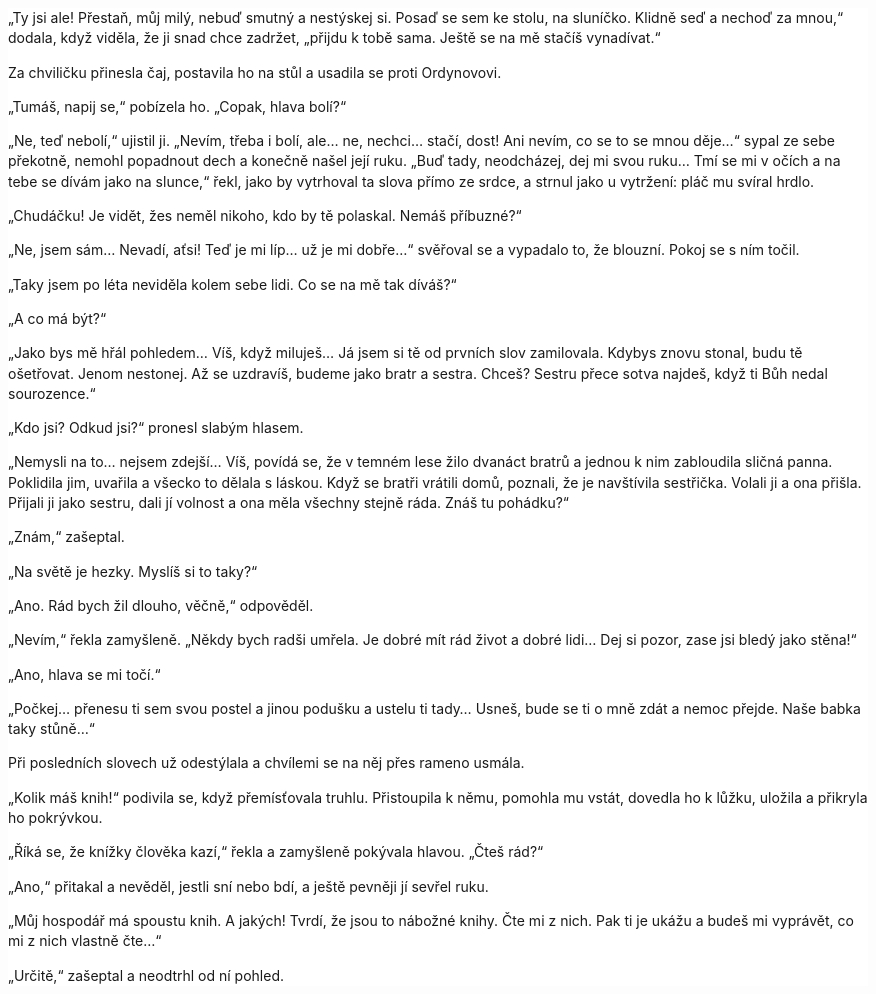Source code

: „Ty jsi ale! Přestaň, můj milý, nebuď smutný a nestýskej si. Posaď se sem ke stolu, na sluníčko. Klidně seď a nechoď za mnou,“ dodala, když viděla, že ji snad chce zadržet, „přijdu k tobě sama. Ještě se na mě stačíš vynadívat.“

Za chviličku přinesla čaj, postavila ho na stůl a usadila se proti Ordynovovi.

„Tumáš, napij se,“ pobízela ho. „Copak, hlava bolí?“

„Ne, teď nebolí,“ ujistil ji. „Nevím, třeba i bolí, ale… ne, nechci… stačí, dost! Ani nevím, co se to se mnou děje…“ sypal ze sebe překotně, nemohl popadnout dech a konečně našel její ruku. „Buď tady, neodcházej, dej mi svou ruku… Tmí se mi v očích a na tebe se dívám jako na slunce,“ řekl, jako by vytrhoval ta slova přímo ze srdce, a strnul jako u vytržení: pláč mu svíral hrdlo.

„Chudáčku! Je vidět, žes neměl nikoho, kdo by tě polaskal. Nemáš příbuzné?“

„Ne, jsem sám… Nevadí, aťsi! Teď je mi líp… už je mi dobře…“ svěřoval se a vypadalo to, že blouzní. Pokoj se s ním točil.

„Taky jsem po léta neviděla kolem sebe lidi. Co se na mě tak díváš?“

„A co má být?“

„Jako bys mě hřál pohledem… Víš, když miluješ… Já jsem si tě od prvních slov zamilovala. Kdybys znovu stonal, budu tě ošetřovat. Jenom nestonej. Až se uzdravíš, budeme jako bratr a sestra. Chceš? Sestru přece sotva najdeš, když ti Bůh nedal sourozence.“

„Kdo jsi? Odkud jsi?“ pronesl slabým hlasem.

„Nemysli na to… nejsem zdejší… Víš, povídá se, že v temném lese žilo dvanáct bratrů a jednou k nim zabloudila sličná panna. Poklidila jim, uvařila a všecko to dělala s láskou. Když se bratři vrátili domů, poznali, že je navštívila sestřička. Volali ji a ona přišla. Přijali ji jako sestru, dali jí volnost a ona měla všechny stejně ráda. Znáš tu pohádku?“

„Znám,“ zašeptal.

„Na světě je hezky. Myslíš si to taky?“

„Ano. Rád bych žil dlouho, věčně,“ odpověděl.

„Nevím,“ řekla zamyšleně. „Někdy bych radši umřela. Je dobré mít rád život a dobré lidi… Dej si pozor, zase jsi bledý jako stěna!“

„Ano, hlava se mi točí.“

„Počkej… přenesu ti sem svou postel a jinou podušku a ustelu ti tady… Usneš, bude se ti o mně zdát a nemoc přejde. Naše babka taky stůně…“

Při posledních slovech už odestýlala a chvílemi se na něj přes rameno usmála.

„Kolik máš knih!“ podivila se, když přemísťovala truhlu. Přistoupila k němu, pomohla mu vstát, dovedla ho k lůžku, uložila a přikryla ho pokrývkou.

„Říká se, že knížky člověka kazí,“ řekla a zamyšleně pokývala hlavou. „Čteš rád?“

„Ano,“ přitakal a nevěděl, jestli sní nebo bdí, a ještě pevněji jí sevřel ruku.

„Můj hospodář má spoustu knih. A jakých! Tvrdí, že jsou to nábožné knihy. Čte mi z nich. Pak ti je ukážu a budeš mi vyprávět, co mi z nich vlastně čte…“

„Určitě,“ zašeptal a neodtrhl od ní pohled.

* **REQUIRED WORK**
The lines above from the one with "na to… nejsem" through the one with "Rád bych žil" are to be duplicated exactly, ends included, with nothing added.

* **ANSWER TO THIS TASK**
„Nemysli na to… nejsem zdejší… Víš, povídá se, že v temném lese žilo dvanáct bratrů a jednou k nim zabloudila sličná panna. Poklidila jim, uvařila a všecko to dělala s láskou. Když se bratři vrátili domů, poznali, že je navštívila sestřička. Volali ji a ona přišla. Přijali ji jako sestru, dali jí volnost a ona měla všechny stejně ráda. Znáš tu pohádku?“

„Znám,“ zašeptal.

„Na světě je hezky. Myslíš si to taky?“

„Ano. Rád bych žil dlouho, věčně,“ odpověděl.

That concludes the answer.